Perhaps no British literary figure is so hard to classify as William Blake.  For one thing, he was a much a visual artist as a poet and it's impossible to study the one aspect of his art independently of the other.  Then again, there is the deliberate veil of ambiguity - in the manner of his self-assumed role of prophet - that he placed over almost all his works, which ranged from the children's Songs of Innocence to the theological opus The Marriage of Heaven and Hell.  While the period in which he lived coincided with the Romantic era and his work sometimes exhibited that movement's preoccupations, he had little in common with the great Romantic poets and no association with any of them.  To the extent he was known at all to his contemporaries, he was viewed as eccentric to the point of madness.

The large format study simply entitled William Blake, edited by  Robin Hamlyn, Marilyn Butler, Michael Phillips, was originally published to accompany a 2000-2001 exhibit at London's Tate Gallery and accordingly concentrates on the visual work while at the same time seeking to place it in the context of his writings.  It begins with two short essays by Peter Ackroyd and Marilyn Butler and is then divided into four parts that deal respectively with his interest in the Gothic ("One of the Gothic Artists"), the development of his visionary art in the 1790's ("The Furnace of Lambeth's Vale"), the outline of his personal mythology ("Chambers of the Imagination") and finally an overview of his illustrated books ("Many Formidable Works").

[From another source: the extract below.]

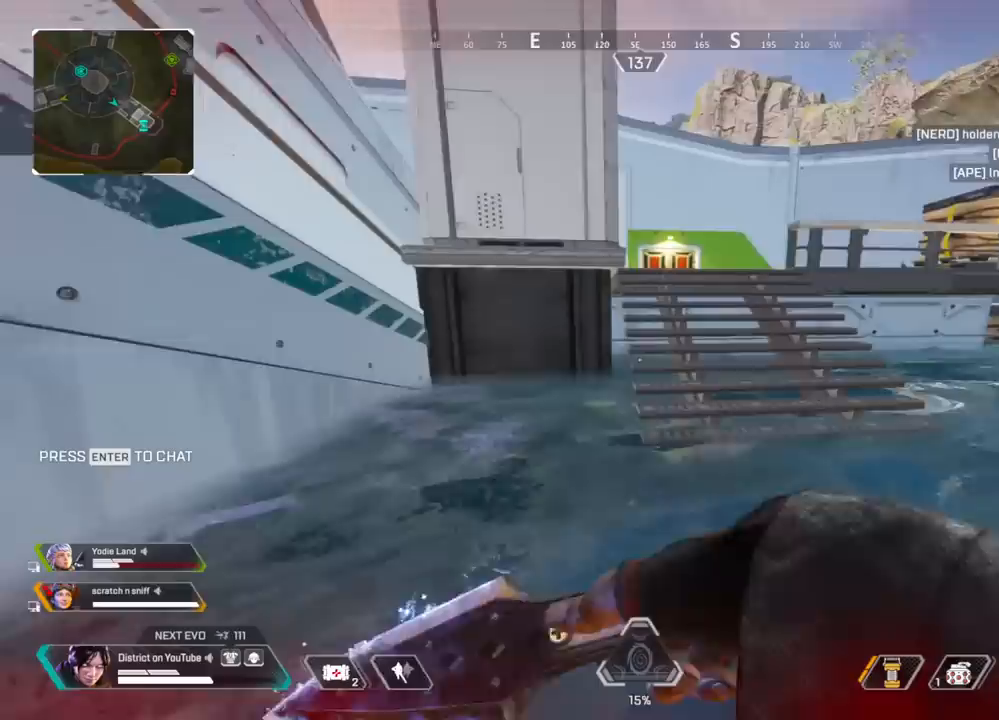
{"buttons": [], "left_stick": "up", "right_stick": "center", "events": []}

Blake began his career as an engraver's apprentice and part of his training required him to spend long hours at the British museum making copies of masterpieces from classical antiquity.  He became expert at the etching process, a detailed description of which is included at the beginning of the second section, and managed to produce with this method vividly colored "illuminated prints."  Blake did not limit himself to this medium, however, and many of the illustrations he completed are in the form of watercolors or pen and ink.  As for painting in oils, he identified that with the Renaissance rather than with the Gothic period to which he was most drawn and so did not make use of them.

Blake was an extreme individualist and, as such, determinedly at odds with almost all forms of organized religion.  This can be seen clearly in his illustrations of Dante's Divine Comedy.  For example, Francesca da Rimini and her lover Paolo are shown embracing in the light of the sun rather than suffering in hell as Dante depicted them.  Blake's outspoken views on religion and personal freedom put him in danger of imprisonment during the time of the French Revolution when the English government under William Pitt clamped down on any form of expression that might conceivably be considered seditious.  Print shops were especially singled out as sources of objectionable material.  Blake had already in 1780 taken part in a mob attack on Newgate Prison.  In 1803 he was accused by a soldier of assault and of having cursed the king.  He was eventually exonerated at trial.

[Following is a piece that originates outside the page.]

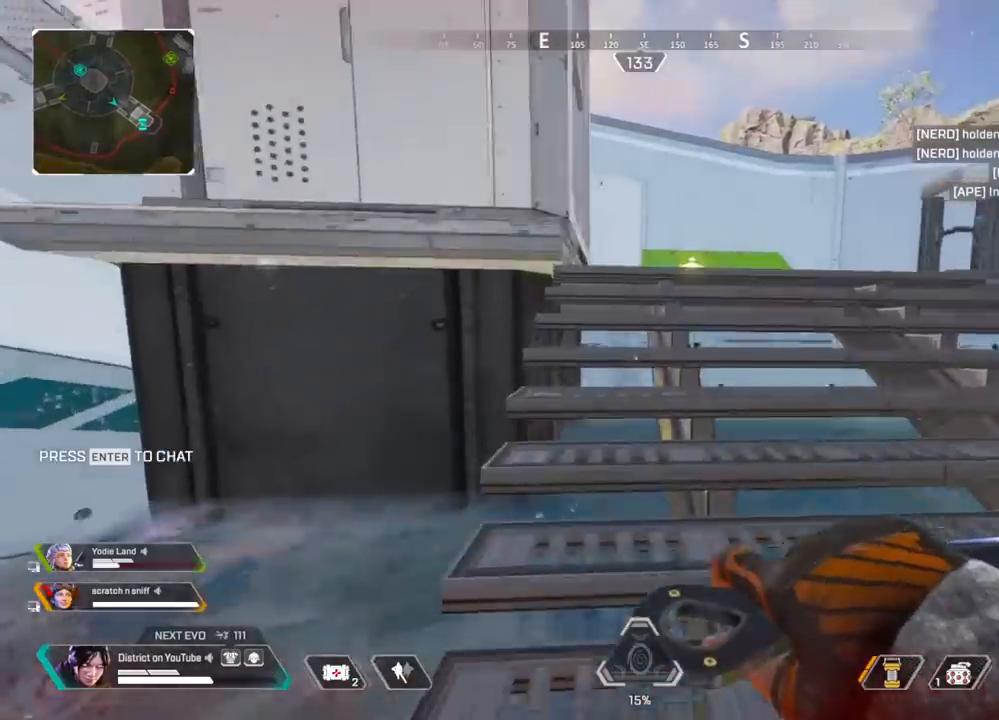
{"buttons": [], "left_stick": "up", "right_stick": "center", "events": []}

The real draw of this book, published by Abrams, is the excellent quality of the reproductions.  No matter what one may think of Blake, there is no denying the compelling quality of his artwork.  Perhaps because he stood so far outside the margins of his own era, his work speaks more directly to the modern sensibility than most of that produced in the early nineteenth century.  The visionary aspect is so imaginative that his illustrations at times appear to belong to the realm of science fiction (e.g., "The Great Red Dragon and the Woman Clothed with the Sun").  At the same time, they possess a deep psychological penetration and occasionally operate on an almost existential level.

One curious feature of the book is that, although descriptions of all the works shown in the exhibit are included, many of the artworks themselves are not.  No explanation is given for their absence.  The Foreword mentions that the show was reduced in size when it traveled from the Tate to the Metropolitan Museum and perhaps the missing illustrations are those that were not included in the New York show.